:: Task requirements ::
Transcribe the line containing "zainteresiranoj javnosti." and every line after it, exactly, through the end of the records.

:: Provided records ::
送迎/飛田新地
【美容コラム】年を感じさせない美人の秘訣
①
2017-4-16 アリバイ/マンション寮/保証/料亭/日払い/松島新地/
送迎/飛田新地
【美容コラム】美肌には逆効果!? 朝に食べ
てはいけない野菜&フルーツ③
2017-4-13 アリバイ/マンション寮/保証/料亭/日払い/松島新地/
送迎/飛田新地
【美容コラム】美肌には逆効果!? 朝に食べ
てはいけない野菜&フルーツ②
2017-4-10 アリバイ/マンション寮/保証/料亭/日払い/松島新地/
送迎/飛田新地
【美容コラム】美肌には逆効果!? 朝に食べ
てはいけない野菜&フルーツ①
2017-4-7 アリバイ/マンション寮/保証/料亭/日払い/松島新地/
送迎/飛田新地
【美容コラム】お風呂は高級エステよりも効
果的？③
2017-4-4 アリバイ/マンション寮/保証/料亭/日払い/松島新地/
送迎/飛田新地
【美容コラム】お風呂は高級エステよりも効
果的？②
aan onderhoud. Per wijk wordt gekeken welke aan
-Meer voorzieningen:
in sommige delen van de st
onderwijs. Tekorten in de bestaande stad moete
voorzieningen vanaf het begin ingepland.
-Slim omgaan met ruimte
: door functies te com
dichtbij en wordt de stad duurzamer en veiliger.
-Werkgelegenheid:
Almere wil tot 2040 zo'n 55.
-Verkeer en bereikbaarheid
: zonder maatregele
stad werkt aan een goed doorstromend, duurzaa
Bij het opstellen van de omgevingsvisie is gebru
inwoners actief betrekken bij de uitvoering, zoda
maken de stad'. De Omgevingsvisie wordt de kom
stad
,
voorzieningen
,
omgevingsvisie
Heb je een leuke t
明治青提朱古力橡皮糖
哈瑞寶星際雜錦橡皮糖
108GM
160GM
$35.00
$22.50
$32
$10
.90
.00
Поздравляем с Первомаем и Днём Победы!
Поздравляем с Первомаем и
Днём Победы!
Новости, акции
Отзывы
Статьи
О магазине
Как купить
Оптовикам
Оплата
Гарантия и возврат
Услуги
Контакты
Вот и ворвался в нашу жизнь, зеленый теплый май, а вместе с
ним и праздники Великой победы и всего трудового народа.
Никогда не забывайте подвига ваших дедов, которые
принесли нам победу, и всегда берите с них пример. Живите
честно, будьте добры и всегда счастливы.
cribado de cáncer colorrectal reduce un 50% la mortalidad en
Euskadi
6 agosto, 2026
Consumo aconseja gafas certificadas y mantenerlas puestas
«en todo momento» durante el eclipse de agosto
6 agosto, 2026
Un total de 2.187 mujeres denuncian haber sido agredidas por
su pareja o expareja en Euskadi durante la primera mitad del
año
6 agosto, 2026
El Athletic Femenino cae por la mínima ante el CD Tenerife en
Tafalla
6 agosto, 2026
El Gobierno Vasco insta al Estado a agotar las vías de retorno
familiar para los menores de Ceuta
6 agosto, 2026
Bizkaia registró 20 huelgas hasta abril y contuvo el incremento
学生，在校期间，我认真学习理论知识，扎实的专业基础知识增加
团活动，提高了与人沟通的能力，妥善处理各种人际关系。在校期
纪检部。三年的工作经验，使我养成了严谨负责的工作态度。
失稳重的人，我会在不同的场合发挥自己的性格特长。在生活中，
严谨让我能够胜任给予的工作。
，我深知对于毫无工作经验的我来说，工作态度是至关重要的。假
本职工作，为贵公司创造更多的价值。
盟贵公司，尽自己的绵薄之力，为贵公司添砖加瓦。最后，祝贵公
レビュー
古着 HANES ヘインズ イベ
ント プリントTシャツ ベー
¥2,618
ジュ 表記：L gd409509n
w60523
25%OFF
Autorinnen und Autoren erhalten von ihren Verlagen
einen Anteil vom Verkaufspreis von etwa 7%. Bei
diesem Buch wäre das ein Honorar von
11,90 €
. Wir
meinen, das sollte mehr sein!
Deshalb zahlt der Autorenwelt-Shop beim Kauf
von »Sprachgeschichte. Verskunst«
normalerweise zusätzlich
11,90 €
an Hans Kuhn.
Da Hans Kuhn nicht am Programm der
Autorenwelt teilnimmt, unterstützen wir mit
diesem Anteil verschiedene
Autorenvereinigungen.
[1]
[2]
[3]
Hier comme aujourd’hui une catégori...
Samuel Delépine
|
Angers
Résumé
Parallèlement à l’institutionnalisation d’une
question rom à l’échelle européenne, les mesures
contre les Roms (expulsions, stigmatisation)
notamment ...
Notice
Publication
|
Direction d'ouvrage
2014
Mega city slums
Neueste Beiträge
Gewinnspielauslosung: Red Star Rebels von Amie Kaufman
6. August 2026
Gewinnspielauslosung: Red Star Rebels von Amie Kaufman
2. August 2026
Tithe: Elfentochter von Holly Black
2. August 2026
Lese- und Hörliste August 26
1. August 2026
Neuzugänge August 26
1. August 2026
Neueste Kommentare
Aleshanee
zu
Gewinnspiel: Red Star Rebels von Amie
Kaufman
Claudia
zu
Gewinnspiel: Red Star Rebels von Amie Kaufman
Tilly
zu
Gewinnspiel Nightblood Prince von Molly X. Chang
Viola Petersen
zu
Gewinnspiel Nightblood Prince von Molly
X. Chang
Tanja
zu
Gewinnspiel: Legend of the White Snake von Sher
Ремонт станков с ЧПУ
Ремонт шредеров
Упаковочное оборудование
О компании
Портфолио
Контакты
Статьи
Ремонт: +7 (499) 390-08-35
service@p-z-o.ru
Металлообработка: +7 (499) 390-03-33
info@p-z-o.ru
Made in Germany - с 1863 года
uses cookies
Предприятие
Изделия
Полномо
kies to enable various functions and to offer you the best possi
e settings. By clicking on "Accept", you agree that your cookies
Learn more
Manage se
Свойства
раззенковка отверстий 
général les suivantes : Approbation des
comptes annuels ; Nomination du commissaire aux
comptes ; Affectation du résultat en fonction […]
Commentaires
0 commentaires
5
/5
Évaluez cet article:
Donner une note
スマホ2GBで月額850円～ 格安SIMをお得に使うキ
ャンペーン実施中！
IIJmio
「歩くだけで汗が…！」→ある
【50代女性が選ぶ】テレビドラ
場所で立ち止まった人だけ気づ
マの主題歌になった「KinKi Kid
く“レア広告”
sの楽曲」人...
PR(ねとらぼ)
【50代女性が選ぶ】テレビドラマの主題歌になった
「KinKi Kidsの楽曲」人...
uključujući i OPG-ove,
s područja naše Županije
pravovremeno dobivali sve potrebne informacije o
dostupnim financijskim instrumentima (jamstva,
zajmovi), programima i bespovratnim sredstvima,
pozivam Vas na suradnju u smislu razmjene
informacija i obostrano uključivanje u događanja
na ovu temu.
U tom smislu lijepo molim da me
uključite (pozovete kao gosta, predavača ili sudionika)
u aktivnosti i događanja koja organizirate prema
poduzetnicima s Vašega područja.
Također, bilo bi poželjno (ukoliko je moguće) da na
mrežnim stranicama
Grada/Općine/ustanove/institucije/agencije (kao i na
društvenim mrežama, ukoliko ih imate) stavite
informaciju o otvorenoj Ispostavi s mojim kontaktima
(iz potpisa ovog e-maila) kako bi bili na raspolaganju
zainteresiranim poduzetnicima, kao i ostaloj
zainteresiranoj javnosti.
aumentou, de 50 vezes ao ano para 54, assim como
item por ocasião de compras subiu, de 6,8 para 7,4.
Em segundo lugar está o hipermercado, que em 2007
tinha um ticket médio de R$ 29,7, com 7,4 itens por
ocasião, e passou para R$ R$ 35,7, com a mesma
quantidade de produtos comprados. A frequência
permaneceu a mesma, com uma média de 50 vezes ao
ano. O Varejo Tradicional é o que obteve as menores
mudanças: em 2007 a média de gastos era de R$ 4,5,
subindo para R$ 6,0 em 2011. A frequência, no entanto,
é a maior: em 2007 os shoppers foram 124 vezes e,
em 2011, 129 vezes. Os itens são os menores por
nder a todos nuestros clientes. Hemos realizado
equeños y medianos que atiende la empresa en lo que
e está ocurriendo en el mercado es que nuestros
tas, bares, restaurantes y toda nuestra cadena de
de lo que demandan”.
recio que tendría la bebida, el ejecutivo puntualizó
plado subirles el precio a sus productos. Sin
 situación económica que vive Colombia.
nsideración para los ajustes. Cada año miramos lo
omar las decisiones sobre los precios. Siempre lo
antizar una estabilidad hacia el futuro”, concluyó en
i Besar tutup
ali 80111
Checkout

:: Exercise result ::
zainteresiranoj javnosti.
aumentou, de 50 vezes ao ano para 54, assim como
item por ocasião de compras subiu, de 6,8 para 7,4.
Em segundo lugar está o hipermercado, que em 2007
tinha um ticket médio de R$ 29,7, com 7,4 itens por
ocasião, e passou para R$ R$ 35,7, com a mesma
quantidade de produtos comprados. A frequência
permaneceu a mesma, com uma média de 50 vezes ao
ano. O Varejo Tradicional é o que obteve as menores
mudanças: em 2007 a média de gastos era de R$ 4,5,
subindo para R$ 6,0 em 2011. A frequência, no entanto,
é a maior: em 2007 os shoppers foram 124 vezes e,
em 2011, 129 vezes. Os itens são os menores por
nder a todos nuestros clientes. Hemos realizado
equeños y medianos que atiende la empresa en lo que
e está ocurriendo en el mercado es que nuestros
tas, bares, restaurantes y toda nuestra cadena de
de lo que demandan”.
recio que tendría la bebida, el ejecutivo puntualizó
plado subirles el precio a sus productos. Sin
 situación económica que vive Colombia.
nsideración para los ajustes. Cada año miramos lo
omar las decisiones sobre los precios. Siempre lo
antizar una estabilidad hacia el futuro”, concluyó en
i Besar tutup
ali 80111
Checkout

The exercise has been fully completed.